SEApr 8

PlanCompiler: A Deterministic Compilation Architecture for Structured Multi-Step LLM Pipelines

arXiv:2604.1309223.3h-index: 2
AI Analysis

For developers building multi-step LLM workflows with structured data, PlanCompiler offers a more reliable and cost-effective alternative to free-form code generation, though it is limited to registry-constrained tasks.

PlanCompiler introduces a deterministic compilation architecture for structured LLM pipelines that separates planning from execution, achieving 278/300 successes on a 300-task benchmark, outperforming GPT-4.1 (202/300) and Claude Sonnet (187/300) while reducing planning cost to $0.356 versus $2.140 and $18.391 respectively.

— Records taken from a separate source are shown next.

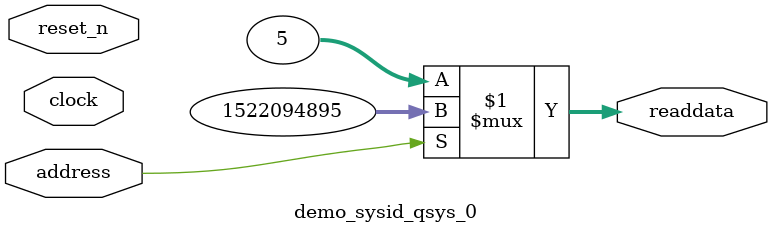
<source format=v>



// synthesis translate_off
`timescale 1ns / 1ps
// synthesis translate_on

// turn off superfluous verilog processor warnings 
// altera message_level Level1 
// altera message_off 10034 10035 10036 10037 10230 10240 10030 

module demo_sysid_qsys_0 (
               // inputs:
                address,
                clock,
                reset_n,

               // outputs:
                readdata
             )
;

  output  [ 31: 0] readdata;
  input            address;
  input            clock;
  input            reset_n;

  wire    [ 31: 0] readdata;
  //control_slave, which is an e_avalon_slave
  assign readdata = address ? 1522094895 : 5;

endmodule



</source>
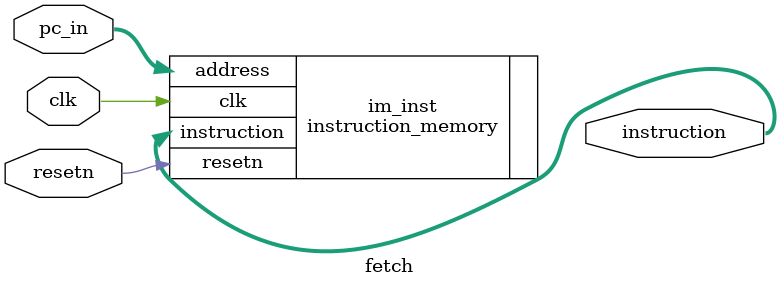
<source format=sv>
module fetch (
    input  wire        clk,
    input  wire        resetn,
    input  wire [63:0] pc_in,
    output wire [31:0] instruction
);

    // Use instruction_memory to read instruction at pc_in
    instruction_memory im_inst (
        .clk(clk),
        .resetn(resetn),
        .address(pc_in),
        .instruction(instruction)
    );

endmodule
</source>
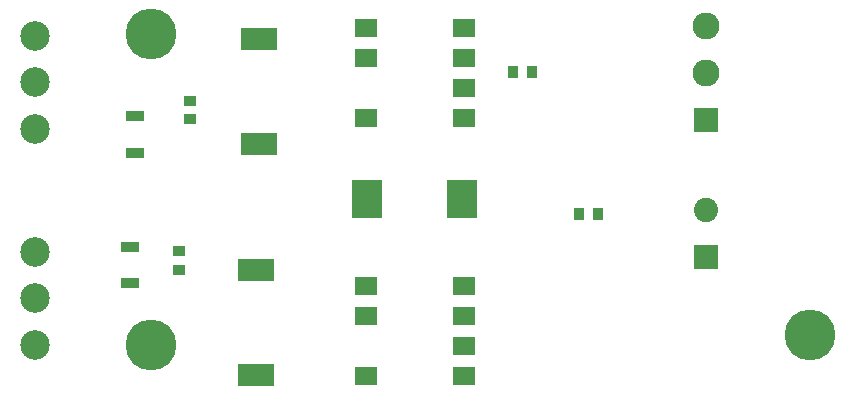
<source format=gbr>
%TF.GenerationSoftware,KiCad,Pcbnew,(6.0.2)*%
%TF.CreationDate,2022-03-05T20:41:57-07:00*%
%TF.ProjectId,H0001-Solenoid-Driver,48303030-312d-4536-9f6c-656e6f69642d,rev?*%
%TF.SameCoordinates,Original*%
%TF.FileFunction,Soldermask,Top*%
%TF.FilePolarity,Negative*%
%FSLAX46Y46*%
G04 Gerber Fmt 4.6, Leading zero omitted, Abs format (unit mm)*
G04 Created by KiCad (PCBNEW (6.0.2)) date 2022-03-05 20:41:57*
%MOMM*%
%LPD*%
G01*
G04 APERTURE LIST*
%ADD10R,3.048000X1.854200*%
%ADD11R,0.940000X1.020000*%
%ADD12R,2.050000X2.050000*%
%ADD13C,2.050000*%
%ADD14R,1.600000X0.855600*%
%ADD15C,2.500000*%
%ADD16C,4.300000*%
%ADD17R,1.900000X1.500000*%
%ADD18C,2.286000*%
%ADD19R,2.620000X3.200000*%
%ADD20R,1.020000X0.940000*%
G04 APERTURE END LIST*
D10*
%TO.C,RV2*%
X116586000Y-97900500D03*
X116586000Y-89043500D03*
%TD*%
D11*
%TO.C,R1*%
X139954000Y-72263000D03*
X138374000Y-72263000D03*
%TD*%
D12*
%TO.C,P1*%
X154689700Y-87900100D03*
D13*
X154689700Y-83940100D03*
%TD*%
D14*
%TO.C,C1*%
X106375200Y-79099401D03*
X106375200Y-76043799D03*
%TD*%
D15*
%TO.C,P4*%
X97915000Y-95400000D03*
X97915000Y-91440000D03*
X97915000Y-87480000D03*
%TD*%
%TO.C,P3*%
X97915000Y-77112000D03*
X97915000Y-73152000D03*
X97915000Y-69192000D03*
%TD*%
D16*
%TO.C,H3*%
X107696000Y-69088000D03*
%TD*%
D17*
%TO.C,K2*%
X134198000Y-98044000D03*
X134198000Y-95504000D03*
X134198000Y-92964000D03*
X134198000Y-90424000D03*
X125898000Y-90424000D03*
X125898000Y-92964000D03*
X125898000Y-98044000D03*
%TD*%
%TO.C,K1*%
X134198000Y-76200000D03*
X134198000Y-73660000D03*
X134198000Y-71120000D03*
X134198000Y-68580000D03*
X125898000Y-68580000D03*
X125898000Y-71120000D03*
X125898000Y-76200000D03*
%TD*%
D10*
%TO.C,RV1*%
X116840000Y-78342500D03*
X116840000Y-69485500D03*
%TD*%
D12*
%TO.C,P2*%
X154740500Y-76316500D03*
D18*
X154740500Y-72356500D03*
X154740500Y-68396500D03*
%TD*%
D19*
%TO.C,F1*%
X134095000Y-83058000D03*
X126001000Y-83058000D03*
%TD*%
D11*
%TO.C,R3*%
X145570000Y-84277200D03*
X143990000Y-84277200D03*
%TD*%
D20*
%TO.C,R4*%
X110109000Y-87475000D03*
X110109000Y-89055000D03*
%TD*%
D14*
%TO.C,C2*%
X105918000Y-87118199D03*
X105918000Y-90173801D03*
%TD*%
D16*
%TO.C,H1*%
X163525200Y-94538800D03*
%TD*%
D20*
%TO.C,R2*%
X110998000Y-74698800D03*
X110998000Y-76278800D03*
%TD*%
D16*
%TO.C,H2*%
X107696000Y-95377000D03*
%TD*%
M02*

</source>
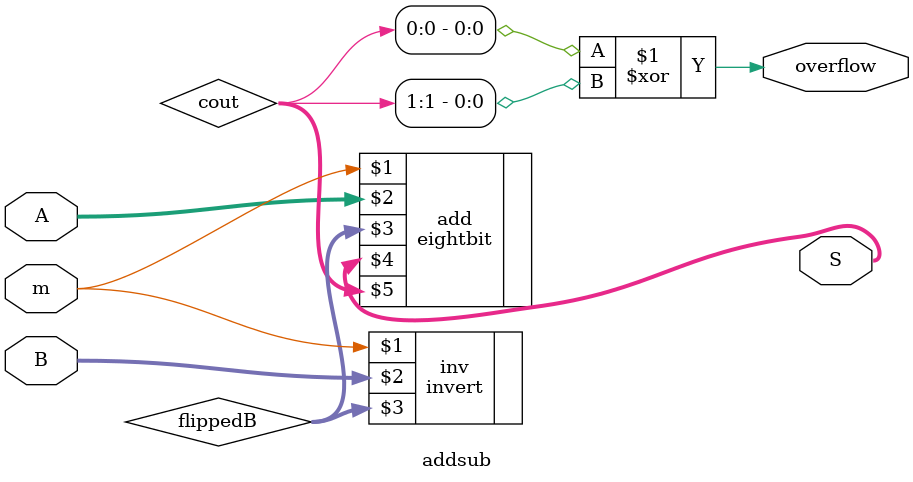
<source format=v>
`timescale 1ns/100ps
`include "eightbit.v"
`include "invert.v"

module addsub(m, A, B, overflow, S);

	input m;
	input [7:0] A, B;
	output overflow;
	output [7:0] S;
	
	wire [7:0] flippedB;
	wire [1:0] cout;
	
	invert inv(m, B, flippedB);
	eightbit add(m, A, flippedB, S, cout);
	
	xor overflowcheck(overflow, cout[0], cout[1]);

endmodule
</source>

Large language models (LLMs) remain brittle in multi-step structured workflows, where errors compound across sequential transformations, validation stages, and stateful operations such as SQL persistence. We present PlanCompiler, a compilation architecture for structured LLM pipelines that separates planning from execution through a typed node registry, static graph validation, and deterministic compilation. Instead of relying on autoregressive chaining at runtime, the system first produces a typed JSON plan over a fixed registry of primitives, validates that plan against explicit structural and type constraints, and compiles only validated plans into executable Python. We evaluate the approach on a 300-task benchmark covering increasing workflow depth, SQL roundtrip persistence, and schema-themed stress tests. In this setting, PlanCompiler achieves 100% first-pass success on Sets A and B, 88% on Set C, 96% on Set D, 88% on schema-trap tasks, and 84% on SQL roundtrip tasks, outperforming direct free-form code-generation baselines from GPT-4.1 and Claude Sonnet on five of six benchmark sets and achieving 278/300 successes overall versus 202/300 and 187/300 for the two baselines, respectively. Across the full suite, planning cost is approximately \$0.356, compared with \$2.140 for GPT-4.1 and \$18.391 for Claude, while maintaining competitive end-to-end latency. These results suggest that, for registry-constrained structured data workflows, deterministic compilation can improve first-pass reliability and cost efficiency relative to free-form code generation. Residual failures are concentrated in two narrow classes: late output-contract errors on aggregation tasks and early type mismatches at the SQLite persistence boundary, clarifying both the benefits and the current limits of the approach.